Van Herck-Heylen-Thielemans, Cinema Paradisio

Van Herck-Heylen-Thielemans, Cinema Paradisio

Kurt Van Herck – Willem Heylen –

Eric Thielemans,

Cinema Paradisio

Oorwerk / News Distribution

Un trio sax-guitare –batterie fait immanquablement penser à celui formé par Joe Lovano, Bill Frisell et Paul Motian, un triangle équilatéral libertaire qui a multiplié les angles de lecture de dizaines de standards et de compositions personnelles parmi lesquelles nombre de pièces écrites par Paul Motian, le mythique batteur des sessions du Village Vanguard de Bill Evans. Au milieu des années nonante déjà, Kurt Van Herck et Eric Thielemans s’inspiraient de compositions de Motian lorsqu’ils se produisaient en duo à Anvers, avec aussi quelques standards propices à l’improvisation. Pour cet album à la fois pétillant et introverti, composé pour plus de la moitié de compositions de Paul Motian, le saxophoniste et le batteur se sont associés à Willem Heylen, jeune guitariste malinois de 25 ans dont le parcours jazzique l’a vu étudier avec Serge Lazarevitch ( Frisell n’était déjà pas loin), Jesse Van Ruller, Nelson Veras et Julian Lage. Sur deux compositions collectives et The Storyteller de Motian, on retrouve aussi le pianiste Jozef Dumoulin. Au ténor ou au soprano – sublime ambiance créée sur Yallah accompagné du bruitage constant de Thielemans et du flux sonore du guitariste -, Kurt Van Herck laisse entendre la pureté de son timbre sur les deux instruments. Remarquables aussi sont les trois pièces intitulées Negative Space dont la troisième d’inspiration indienne voit Kurt Van Herck jouer de la flûte traditionnelle indienne. Fiasco au tempo rapide est sans doute le thème le plus inspiré par le trio américain, avec les solos de guitare et ténor propulsés par l’énergie d’Eric Thielemans.
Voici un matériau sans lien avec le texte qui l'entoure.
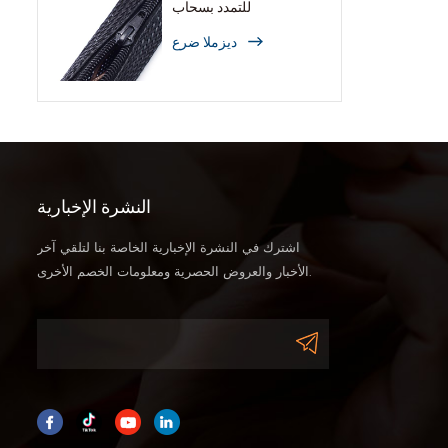
للتمدد بسحاب
ديزملا ضرع
النشرة الإخبارية
اشترك في النشرة الإخبارية الخاصة بنا لتلقي آخر
الأخبار والعروض الحصرية ومعلومات الخصم الأخرى.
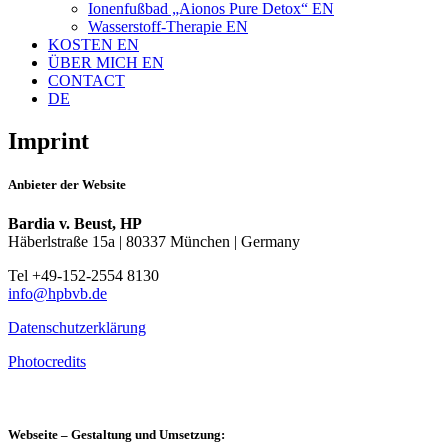
Ionenfußbad „Aionos Pure Detox“ EN
Wasserstoff-Therapie EN
KOSTEN EN
ÜBER MICH EN
CONTACT
DE
Imprint
Anbieter der Website
Bardia v. Beust, HP
Häberlstraße 15a | 80337 München | Germany
Tel +49-152-2554 8130
info@hpbvb.de
Datenschutzerklärung
Photocredits
Webseite – Gestaltung und Umsetzung:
Cinema Paradiso, musique d’Ennio Morricone pour le film de Giuseppe Tornatore avec l’inoubliable Philippe Noiret, clôture l’album avec une note sentimentale et inspirée où Willem Heylen nous touche dans un solo que n’aurait pas renié Julian Lage. A propos de cette musique, Bill Frisell écrit : « J’ai passé beaucoup de temps avec la musique de Paul Motian. Ça a été une joie d’entendre ces nouvelles versions de ses chansons que je connais si bien et que j’aime tant. Je sais que Paul aurait été heureux. » La musique du trio est en effet pleine d’amour et de reconnaissance. Un album à la fois nostalgique et résolument moderne.